Although the proposed system has achieved promising results in acquiring phenotypic traits of tomato plants, several limitations remain. Since the system relies on an RGB-D camera for data acquisition, it is sensitive to lighting variations—strong illumination or shadowed regions can introduce depth errors, thereby reducing the accuracy of the point cloud. In real-world operating environments, issues such as leaf overlap and fruit occlusion may occur, leading to incomplete semantic segmentation. These segmentation gaps can subsequently result in inaccuracies in the phenotypic parameter estimation.

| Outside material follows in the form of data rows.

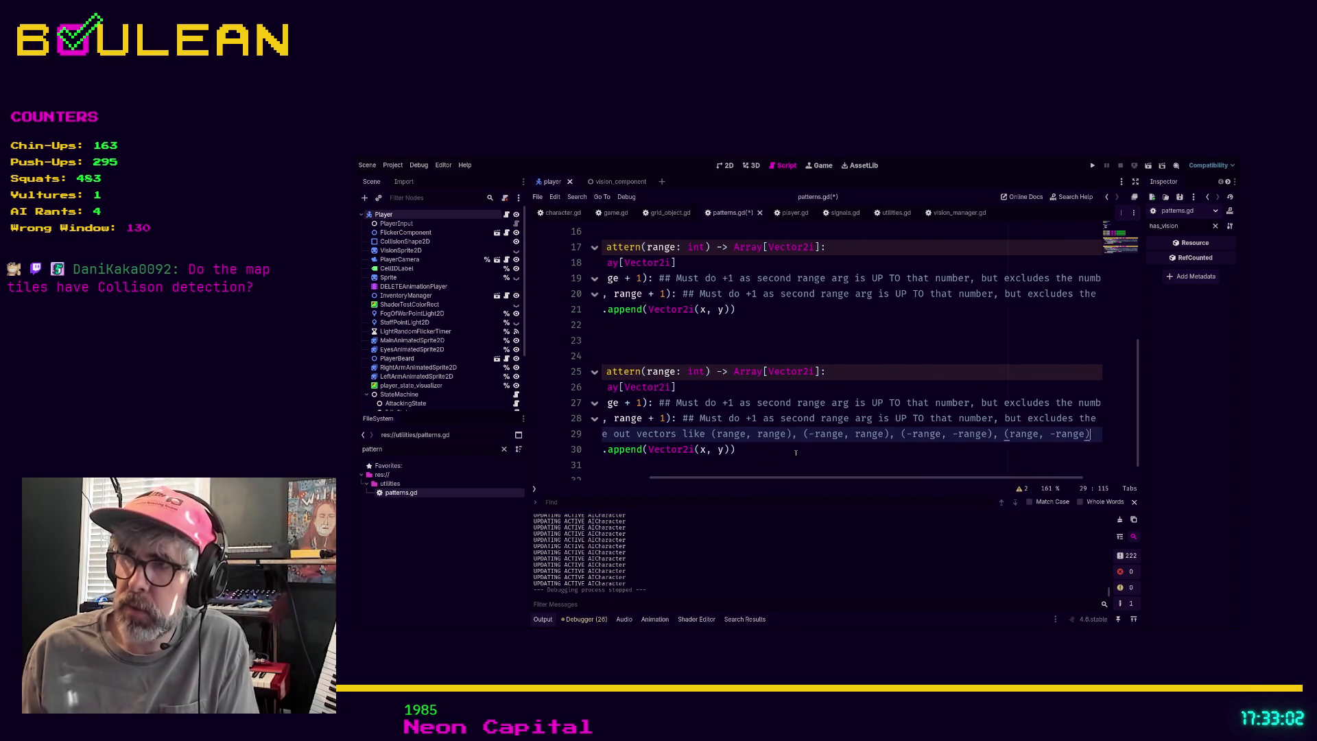
pyautogui.press('Down')
pyautogui.press('Home')
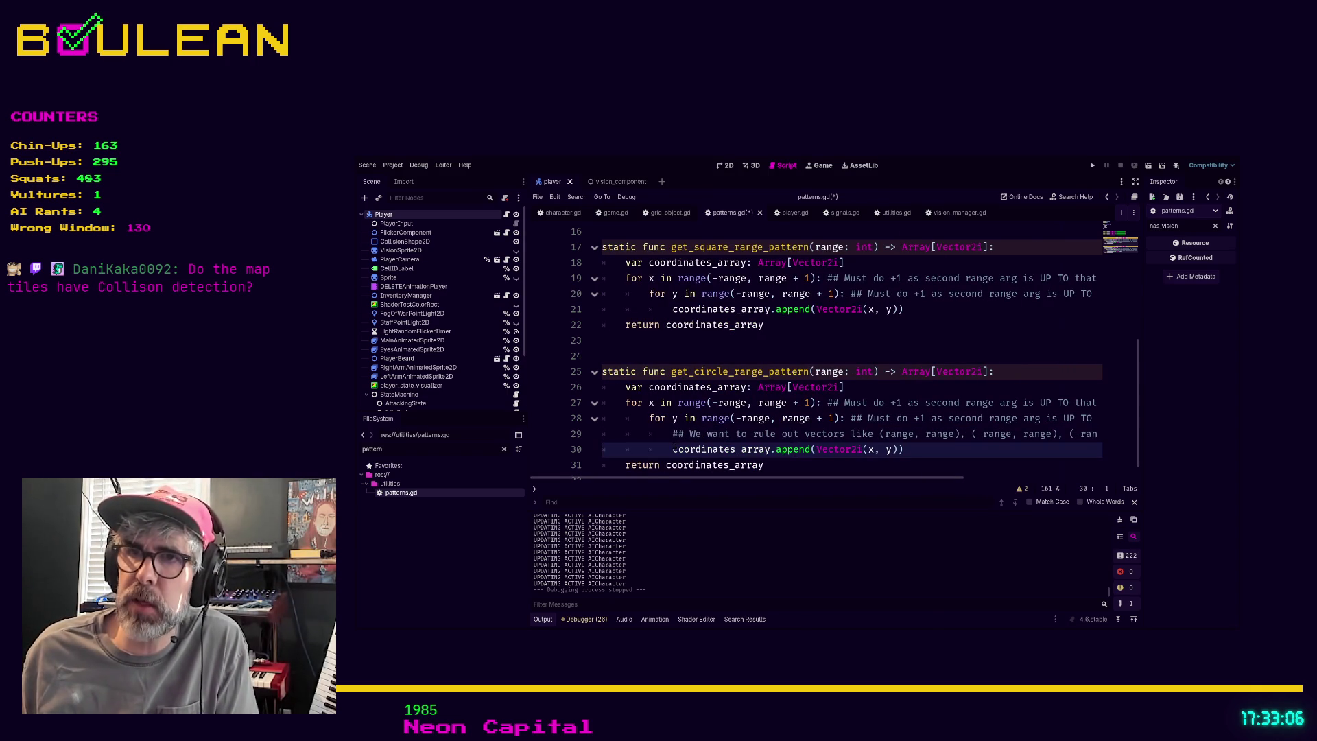
# Add the comment '## If range is 3 we don't want (3, 3), (-3, 3), (-3,-3), (3,-3)'.
pyautogui.press('Return')
pyautogui.press('Up')
pyautogui.write('## ')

Future work will explore the application prospects of the system across various other greenhouse fruits and vegetables to evaluate its generalizability. Meanwhile, efforts will be made to optimize the methods for acquiring accurate ground truth values for plant phenotypic traits.

Author Contributions

Writing—original draft preparation, P.W.; conceptualization, Y.H.; methodology, J.Z.; visualization, J.L.; supervision, R.C.; resources, X.Z. All authors have read and agreed to the published version of the manuscript.

Funding

This research was funded by the Science and Technology Innovation Project Fund of North China Institute of Aerospace Engineering, No. YKY-2024-81.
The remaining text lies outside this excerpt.